The Specter of Standardization, Open Mic Night, and Multimodality

A spectre is haunting writing centers – the spectre of standardization. All the powers of instruction have entered into an alliance to exorcise this spectre – directors and coordinators, tutors and consultants, administrators and faculty.
— me, today

While I do not want to dwell on the nuanced (maybe?) reference to The Communist Manifesto above, I do want to examine what I refer to as “the specter of standardization.” As writing center practitioners, we are, in one form or another, constantly navigating standard English, or some variety of standard English(es). When students submit papers in classes and visit writing centers, students may be asked, implicitly at least, to adjust their communication and compositions in order to accommodate the requirements of standard academic English. My use of the term accommodate in the previous sentence is quite deliberate: we must  make students aware that all forms in which they communicate are equally valuable and equally valid. In our center, as in many others, we emphasize the fact that college asks students to write for a particular academic discipline, audience, or community of thinkers.

To show that the writing center can be a space for expressing all of these forms, we have started holding Open Mic Night events. The peer tutors advertise, promote, and host these events in our theater space.
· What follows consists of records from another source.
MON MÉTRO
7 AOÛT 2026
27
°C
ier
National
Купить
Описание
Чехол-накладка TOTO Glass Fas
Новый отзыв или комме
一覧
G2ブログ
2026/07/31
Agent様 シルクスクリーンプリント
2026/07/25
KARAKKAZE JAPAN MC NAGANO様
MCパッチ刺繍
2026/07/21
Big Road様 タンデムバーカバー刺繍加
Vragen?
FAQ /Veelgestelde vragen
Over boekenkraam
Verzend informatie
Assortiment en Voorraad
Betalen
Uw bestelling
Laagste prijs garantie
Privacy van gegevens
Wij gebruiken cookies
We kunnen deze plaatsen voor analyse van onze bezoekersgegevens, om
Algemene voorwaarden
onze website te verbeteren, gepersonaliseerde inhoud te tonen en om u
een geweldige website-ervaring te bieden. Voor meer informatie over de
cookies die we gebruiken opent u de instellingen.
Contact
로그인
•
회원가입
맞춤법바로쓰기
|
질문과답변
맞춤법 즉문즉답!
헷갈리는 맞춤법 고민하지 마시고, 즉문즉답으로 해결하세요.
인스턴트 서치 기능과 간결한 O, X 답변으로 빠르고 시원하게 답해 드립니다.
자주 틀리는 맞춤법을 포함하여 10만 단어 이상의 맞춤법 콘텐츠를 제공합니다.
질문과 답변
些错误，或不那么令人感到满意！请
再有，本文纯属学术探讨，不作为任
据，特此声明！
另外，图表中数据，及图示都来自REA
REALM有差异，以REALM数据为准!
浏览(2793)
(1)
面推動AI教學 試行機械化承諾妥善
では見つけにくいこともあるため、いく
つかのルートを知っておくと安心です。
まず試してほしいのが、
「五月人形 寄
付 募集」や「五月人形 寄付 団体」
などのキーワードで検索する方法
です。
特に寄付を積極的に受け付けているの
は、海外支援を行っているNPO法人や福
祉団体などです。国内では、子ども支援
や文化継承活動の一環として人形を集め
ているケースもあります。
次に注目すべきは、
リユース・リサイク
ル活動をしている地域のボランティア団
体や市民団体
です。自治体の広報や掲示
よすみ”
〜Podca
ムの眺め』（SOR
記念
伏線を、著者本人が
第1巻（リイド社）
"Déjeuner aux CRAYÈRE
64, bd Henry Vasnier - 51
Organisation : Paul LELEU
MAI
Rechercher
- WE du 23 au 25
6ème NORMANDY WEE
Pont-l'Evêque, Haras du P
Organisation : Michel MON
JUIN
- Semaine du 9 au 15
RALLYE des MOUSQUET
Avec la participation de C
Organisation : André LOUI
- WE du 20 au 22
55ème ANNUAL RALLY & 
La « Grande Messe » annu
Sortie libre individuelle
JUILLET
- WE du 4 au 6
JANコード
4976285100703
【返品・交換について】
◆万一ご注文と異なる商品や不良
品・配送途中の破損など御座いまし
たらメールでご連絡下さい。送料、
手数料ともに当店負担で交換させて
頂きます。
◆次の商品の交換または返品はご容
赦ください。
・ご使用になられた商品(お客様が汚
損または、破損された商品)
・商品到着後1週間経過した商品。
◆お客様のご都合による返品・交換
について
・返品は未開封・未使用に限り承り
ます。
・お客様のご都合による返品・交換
Students share short stories, poetry, anecdotes, and even excerpts from essays (yes, that really happens!). I have been consistently impressed by the wonderful work of the peer tutors and the encouraging and empathetic space they are able to create.

I have not, however, reflected upon the multimodal nature of our Open Mic events until quite recently. The SWCA 2017 conference declared, “Welcome to Today’s Multimodal Writing Center.” While I have been thinking about multimodality in my own center, I have not considered the ways in which our events outside of the center are multimodal. The New London Group’s classifications of the different modes of meaning – visualgesturallinguisticspatial, and audio – are all wondrously part of our Open Mic Night event. Texts that have been written down are, to borrow a term from Bolter and Grusin, remediated.  Emphatic hands gestures, dramatic shifts in tone of voice, and the sound of a ukulele are just some of the highlights from our last Open Mic Night. A backdrop for the college’s upcoming theater production of Charlie and the Chocolate Factory both looms awkwardly in the background and blends in seamlessly.

Open Mic Night, then, emerges as a multimodal experience, one that exists outside of the space of our center and mobilizes all five of the New London Group’s modes of meaning in order to exorcise the specter of standardization.